そもそも「かぜ」は病名ではない

その理由は、医薬品メーカーの不祥事などによる業務停止処分が発端といわれているが、それだけでなく、そもそもの医療費抑制政策としての薬価切り下げや原材料費の高騰によりメーカーが利益率の低い医薬品の増産をためらうといった構造的な問題があるとされる。こうした背景のもと急速に需要が高まれば、当然ながらユーザーすべてに十分な医薬品は供給できなくなる。

じっさい今回のインフルエンザとコロナの大流行で、多くの人がその当事者となっていることだろう。

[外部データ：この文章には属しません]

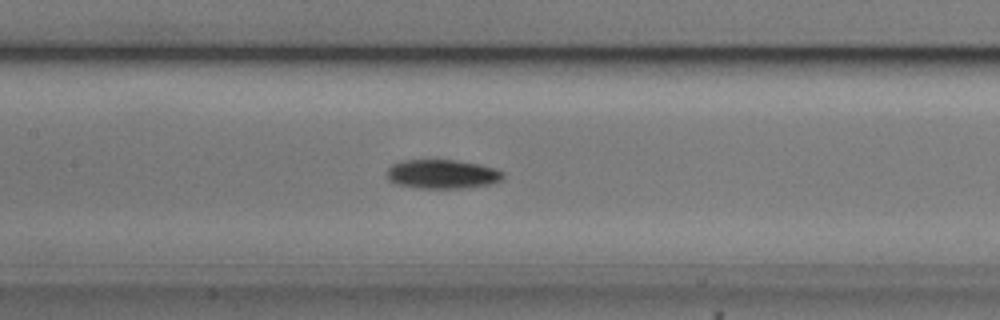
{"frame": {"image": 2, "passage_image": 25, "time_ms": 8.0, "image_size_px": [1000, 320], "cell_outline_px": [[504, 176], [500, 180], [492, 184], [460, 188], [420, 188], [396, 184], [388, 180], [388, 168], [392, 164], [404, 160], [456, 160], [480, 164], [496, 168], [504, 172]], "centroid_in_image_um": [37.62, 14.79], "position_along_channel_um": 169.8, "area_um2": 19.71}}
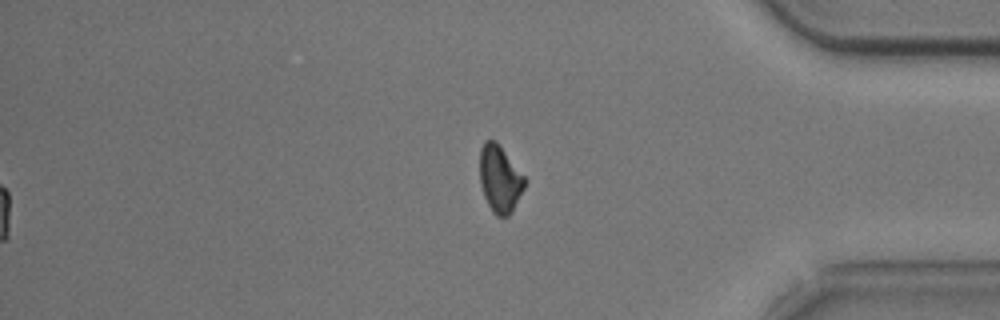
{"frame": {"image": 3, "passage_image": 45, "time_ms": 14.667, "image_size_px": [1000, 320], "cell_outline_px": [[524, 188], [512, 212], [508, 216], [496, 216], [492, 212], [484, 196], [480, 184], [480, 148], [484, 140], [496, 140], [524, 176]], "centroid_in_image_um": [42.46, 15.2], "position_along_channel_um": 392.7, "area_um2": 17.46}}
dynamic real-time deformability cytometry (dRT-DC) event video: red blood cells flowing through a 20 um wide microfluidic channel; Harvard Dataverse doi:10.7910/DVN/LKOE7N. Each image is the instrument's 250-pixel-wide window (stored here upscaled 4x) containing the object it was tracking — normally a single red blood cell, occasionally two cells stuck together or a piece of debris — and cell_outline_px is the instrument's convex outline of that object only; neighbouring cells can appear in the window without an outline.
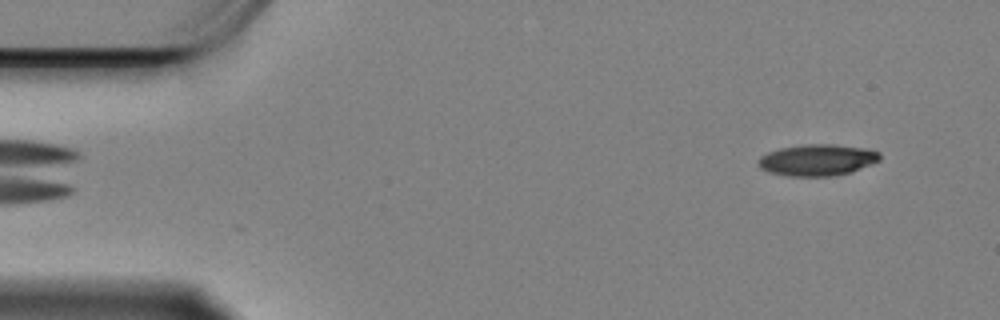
{"species": "Egyptian fruit bat (a non-hibernating species)", "species_latin": "Rousettus aegyptiacus", "temperature_condition": "cold", "stored_images_in_passage": 56, "camera_frame_rate_fps": 3000, "um_per_image_px": 0.085, "animal": {"sex": "female"}, "frame": {"image": 1, "passage_image": 2, "time_ms": 0.333, "image_size_px": [1000, 320], "cell_outline_px": [[880, 160], [872, 164], [852, 172], [832, 176], [788, 176], [772, 172], [760, 168], [756, 164], [756, 160], [760, 156], [768, 152], [780, 148], [804, 144], [832, 144], [868, 148], [880, 152]], "centroid_in_image_um": [69.48, 13.59], "position_along_channel_um": 15.5, "area_um2": 22.48}}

「かぜ」を引いたからと、かかりつけ医にいつも処方される薬を頼んでも、「欠品なんですよ」と断られたり、代替品を出されたりという経験をした人もいるのではなかろうか。

ちなみに私がかぜに「」を付すのは、かぜとは病名ではなく、鼻からのどといった上気道から、ときに下気道とよばれる気管支に急性の炎症をおよぼす疾患の総称、「かぜ症候群」だからである。したがって医師による「かぜ」との診断は、症状や診察所見から「かぜ以外の疾患」が考えにくく除外されたときに、はじめて下されるものだ。医師が「診断はかぜです」と断言や明言せずに「おそらくかぜでしょうね」と濁した表現で“診断”を患者さんに伝えるのは、このためだ。